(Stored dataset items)

○ ○ ○

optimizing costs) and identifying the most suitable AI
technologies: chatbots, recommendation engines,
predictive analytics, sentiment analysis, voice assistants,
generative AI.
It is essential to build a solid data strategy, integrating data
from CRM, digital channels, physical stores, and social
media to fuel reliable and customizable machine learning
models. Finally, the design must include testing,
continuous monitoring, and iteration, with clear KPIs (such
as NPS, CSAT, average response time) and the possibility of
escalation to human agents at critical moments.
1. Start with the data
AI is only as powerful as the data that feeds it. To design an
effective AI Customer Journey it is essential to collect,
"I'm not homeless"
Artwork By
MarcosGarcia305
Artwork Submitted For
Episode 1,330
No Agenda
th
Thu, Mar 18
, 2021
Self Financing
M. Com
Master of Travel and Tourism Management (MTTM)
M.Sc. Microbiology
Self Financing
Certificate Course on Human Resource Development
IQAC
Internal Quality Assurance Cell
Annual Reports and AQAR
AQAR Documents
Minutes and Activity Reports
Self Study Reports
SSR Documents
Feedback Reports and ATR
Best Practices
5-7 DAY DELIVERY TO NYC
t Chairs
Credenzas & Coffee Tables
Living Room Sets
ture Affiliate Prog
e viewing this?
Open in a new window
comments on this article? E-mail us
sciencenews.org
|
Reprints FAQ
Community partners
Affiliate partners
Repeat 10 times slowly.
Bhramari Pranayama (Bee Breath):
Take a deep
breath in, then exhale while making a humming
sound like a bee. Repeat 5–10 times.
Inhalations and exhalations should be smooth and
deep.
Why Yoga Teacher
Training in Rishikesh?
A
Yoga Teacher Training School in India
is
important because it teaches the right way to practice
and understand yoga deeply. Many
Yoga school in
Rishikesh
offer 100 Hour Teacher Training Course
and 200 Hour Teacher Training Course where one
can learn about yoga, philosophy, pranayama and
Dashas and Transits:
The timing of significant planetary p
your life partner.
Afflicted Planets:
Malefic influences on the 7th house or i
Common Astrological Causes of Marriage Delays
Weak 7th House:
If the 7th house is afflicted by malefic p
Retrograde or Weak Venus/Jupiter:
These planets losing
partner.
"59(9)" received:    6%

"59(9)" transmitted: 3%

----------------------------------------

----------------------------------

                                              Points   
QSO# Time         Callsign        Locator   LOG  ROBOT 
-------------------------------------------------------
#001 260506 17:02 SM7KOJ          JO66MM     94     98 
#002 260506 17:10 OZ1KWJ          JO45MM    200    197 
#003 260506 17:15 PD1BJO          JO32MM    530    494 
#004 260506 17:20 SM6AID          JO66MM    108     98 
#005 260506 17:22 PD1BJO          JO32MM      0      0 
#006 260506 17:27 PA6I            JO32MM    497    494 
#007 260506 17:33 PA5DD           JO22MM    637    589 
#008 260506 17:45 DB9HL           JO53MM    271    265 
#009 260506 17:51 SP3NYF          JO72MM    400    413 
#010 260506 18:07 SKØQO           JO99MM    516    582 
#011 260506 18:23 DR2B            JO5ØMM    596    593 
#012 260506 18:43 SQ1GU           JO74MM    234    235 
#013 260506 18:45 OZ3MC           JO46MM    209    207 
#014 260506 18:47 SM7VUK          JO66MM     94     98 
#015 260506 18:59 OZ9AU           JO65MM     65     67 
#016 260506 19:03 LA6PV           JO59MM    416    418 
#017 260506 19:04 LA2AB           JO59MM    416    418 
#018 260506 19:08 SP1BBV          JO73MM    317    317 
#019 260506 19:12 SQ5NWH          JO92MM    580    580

○ ○ ○

▸ **Activity**
Your response should be each line that includes the word "Training", copied from the records.

▸ **Solution to this problem**
Training in Rishikesh?
Yoga Teacher Training School in India
offer 100 Hour Teacher Training Course
and 200 Hour Teacher Training Course where one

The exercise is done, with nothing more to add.